Supaya kita sungguh-sungguh merdeka, Kristus telah memerdekakan kita. Karena itu berdirilah teguh dan jangan mau lagi dikenakan kuk perhambaan. (Galatia 5: 1) Demikian ayat nats yang menjadi dasar perenungan dalam persekutuan pemuda blok XI hari ini, Jumat (10/8) di rumah Bp. Bagyo Sucahyo. Dalam persekutuan pemuda ini, Bp. Dwi Danan, MM selaku pengajar firman Tuhan mendasarkan perenungan firman juga dari bacaan Injil Yohanes 8: 30-36. Dijelaskannya dalam renungan yang disampaikannya mengenai definisi merdeka. Dalam bahasa yunani, kata merdeka diungkapkan sebagai ‘elioteria’ yang berarti kemerdekaan dari perbudakan. Orang merdeka berarti orang yang terbebas dari perbudakan.
Lantas, orang Kristen dibebaskan dari apa? Roma 8: 1-2 menyatakan bahwa orang percaya dimerdekakan dari hukum dosa dan hukum maut. I Yohanes 3: 4 mendefinisikan dosa adalah pelanggaran hukum Allah.
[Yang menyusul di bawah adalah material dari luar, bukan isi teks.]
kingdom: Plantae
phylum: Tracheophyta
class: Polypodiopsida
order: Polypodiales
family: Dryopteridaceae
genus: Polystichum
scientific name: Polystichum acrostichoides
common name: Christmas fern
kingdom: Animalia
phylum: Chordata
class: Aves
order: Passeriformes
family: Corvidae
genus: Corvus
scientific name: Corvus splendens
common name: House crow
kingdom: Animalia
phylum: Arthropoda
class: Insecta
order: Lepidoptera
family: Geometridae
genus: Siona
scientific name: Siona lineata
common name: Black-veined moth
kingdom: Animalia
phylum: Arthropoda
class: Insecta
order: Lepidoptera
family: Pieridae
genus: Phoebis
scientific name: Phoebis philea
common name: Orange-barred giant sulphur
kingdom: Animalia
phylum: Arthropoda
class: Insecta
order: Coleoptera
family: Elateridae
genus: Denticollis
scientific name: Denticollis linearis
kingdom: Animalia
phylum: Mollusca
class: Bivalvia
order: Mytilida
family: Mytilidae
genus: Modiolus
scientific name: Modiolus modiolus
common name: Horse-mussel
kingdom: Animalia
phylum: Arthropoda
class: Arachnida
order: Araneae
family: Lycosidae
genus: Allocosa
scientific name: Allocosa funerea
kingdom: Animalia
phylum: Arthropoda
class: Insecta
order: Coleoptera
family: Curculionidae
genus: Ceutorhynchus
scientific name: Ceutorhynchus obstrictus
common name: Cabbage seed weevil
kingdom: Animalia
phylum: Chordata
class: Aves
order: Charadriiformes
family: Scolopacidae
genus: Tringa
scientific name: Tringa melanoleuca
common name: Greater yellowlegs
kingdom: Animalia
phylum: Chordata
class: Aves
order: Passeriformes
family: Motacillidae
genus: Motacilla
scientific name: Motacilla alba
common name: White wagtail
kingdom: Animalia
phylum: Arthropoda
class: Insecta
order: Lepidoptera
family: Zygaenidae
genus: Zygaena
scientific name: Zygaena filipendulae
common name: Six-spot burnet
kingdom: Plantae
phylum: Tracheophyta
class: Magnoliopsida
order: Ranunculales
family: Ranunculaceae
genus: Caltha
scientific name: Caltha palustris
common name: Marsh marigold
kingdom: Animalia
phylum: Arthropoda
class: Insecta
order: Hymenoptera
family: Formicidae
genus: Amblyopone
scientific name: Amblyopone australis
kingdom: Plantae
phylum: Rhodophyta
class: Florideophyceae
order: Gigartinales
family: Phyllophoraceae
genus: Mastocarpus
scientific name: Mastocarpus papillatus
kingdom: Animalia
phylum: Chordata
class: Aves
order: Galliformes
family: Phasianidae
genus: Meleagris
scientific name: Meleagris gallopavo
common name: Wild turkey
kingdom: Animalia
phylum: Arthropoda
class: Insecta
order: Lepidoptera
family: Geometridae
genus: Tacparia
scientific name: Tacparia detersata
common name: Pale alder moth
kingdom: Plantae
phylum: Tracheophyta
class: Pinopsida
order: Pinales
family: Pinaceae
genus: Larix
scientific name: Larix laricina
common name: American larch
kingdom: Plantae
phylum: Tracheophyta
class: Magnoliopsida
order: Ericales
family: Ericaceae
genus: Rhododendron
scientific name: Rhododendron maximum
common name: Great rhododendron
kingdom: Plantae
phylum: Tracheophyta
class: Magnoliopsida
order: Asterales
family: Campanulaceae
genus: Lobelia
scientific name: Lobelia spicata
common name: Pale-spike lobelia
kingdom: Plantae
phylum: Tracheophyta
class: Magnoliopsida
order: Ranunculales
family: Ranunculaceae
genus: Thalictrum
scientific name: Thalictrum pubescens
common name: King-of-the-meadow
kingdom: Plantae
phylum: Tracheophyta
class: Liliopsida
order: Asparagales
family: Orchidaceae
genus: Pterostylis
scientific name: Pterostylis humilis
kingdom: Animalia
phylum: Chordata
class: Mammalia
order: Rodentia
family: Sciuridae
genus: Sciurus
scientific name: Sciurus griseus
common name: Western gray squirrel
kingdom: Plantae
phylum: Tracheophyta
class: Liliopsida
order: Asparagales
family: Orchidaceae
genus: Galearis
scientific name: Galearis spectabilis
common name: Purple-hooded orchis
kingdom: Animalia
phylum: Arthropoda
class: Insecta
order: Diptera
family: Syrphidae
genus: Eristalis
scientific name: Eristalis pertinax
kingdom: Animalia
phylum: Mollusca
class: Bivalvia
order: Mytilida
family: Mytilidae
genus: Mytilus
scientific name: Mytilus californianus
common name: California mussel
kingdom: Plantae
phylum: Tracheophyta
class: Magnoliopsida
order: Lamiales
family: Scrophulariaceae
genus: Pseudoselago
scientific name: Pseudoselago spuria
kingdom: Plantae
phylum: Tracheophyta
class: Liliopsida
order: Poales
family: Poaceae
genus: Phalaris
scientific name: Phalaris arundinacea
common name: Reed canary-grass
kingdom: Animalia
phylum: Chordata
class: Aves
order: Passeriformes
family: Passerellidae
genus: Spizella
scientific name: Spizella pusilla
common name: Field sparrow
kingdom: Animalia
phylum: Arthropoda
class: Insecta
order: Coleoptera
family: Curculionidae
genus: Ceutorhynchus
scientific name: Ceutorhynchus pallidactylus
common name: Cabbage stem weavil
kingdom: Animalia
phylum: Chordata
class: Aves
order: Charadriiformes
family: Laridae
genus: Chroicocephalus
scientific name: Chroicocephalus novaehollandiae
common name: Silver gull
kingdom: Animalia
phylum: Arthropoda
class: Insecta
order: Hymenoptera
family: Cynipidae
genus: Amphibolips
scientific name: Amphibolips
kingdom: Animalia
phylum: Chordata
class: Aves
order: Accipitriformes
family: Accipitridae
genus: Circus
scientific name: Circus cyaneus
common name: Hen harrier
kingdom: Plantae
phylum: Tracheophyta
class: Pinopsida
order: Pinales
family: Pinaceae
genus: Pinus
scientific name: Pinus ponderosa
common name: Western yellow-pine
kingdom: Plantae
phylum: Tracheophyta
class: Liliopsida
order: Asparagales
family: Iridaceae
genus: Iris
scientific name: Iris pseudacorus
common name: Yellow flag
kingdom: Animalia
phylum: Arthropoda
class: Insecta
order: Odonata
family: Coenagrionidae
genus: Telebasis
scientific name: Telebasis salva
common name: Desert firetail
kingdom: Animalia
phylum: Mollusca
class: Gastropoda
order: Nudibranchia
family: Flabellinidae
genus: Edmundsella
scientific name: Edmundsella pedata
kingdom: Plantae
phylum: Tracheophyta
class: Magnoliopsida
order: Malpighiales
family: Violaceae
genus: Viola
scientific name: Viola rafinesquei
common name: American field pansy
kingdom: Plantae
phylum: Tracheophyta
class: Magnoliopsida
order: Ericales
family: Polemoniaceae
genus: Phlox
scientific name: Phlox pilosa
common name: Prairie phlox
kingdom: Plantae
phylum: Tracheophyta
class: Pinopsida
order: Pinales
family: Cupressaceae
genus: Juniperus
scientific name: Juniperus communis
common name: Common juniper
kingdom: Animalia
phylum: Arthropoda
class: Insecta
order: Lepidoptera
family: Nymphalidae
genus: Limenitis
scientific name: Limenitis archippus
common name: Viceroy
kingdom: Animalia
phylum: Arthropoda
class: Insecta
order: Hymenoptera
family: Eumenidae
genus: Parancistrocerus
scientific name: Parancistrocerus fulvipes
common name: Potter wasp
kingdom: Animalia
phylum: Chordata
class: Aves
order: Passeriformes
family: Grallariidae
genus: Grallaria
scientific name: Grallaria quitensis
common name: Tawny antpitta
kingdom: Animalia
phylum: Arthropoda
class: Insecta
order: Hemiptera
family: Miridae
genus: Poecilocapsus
Hukum Allah yang berupa hukum kasih, yang jika kita tidak melakukannya merupakan pelanggaran terhadap hukum Allah. Di dalam kasih, terdapat usaha untuk menyenangkan hati orang yang dikasihi dan berusaha pula tidak menyakiti. Demikian seharusnya kita mengasihi Allah dan sesama kita.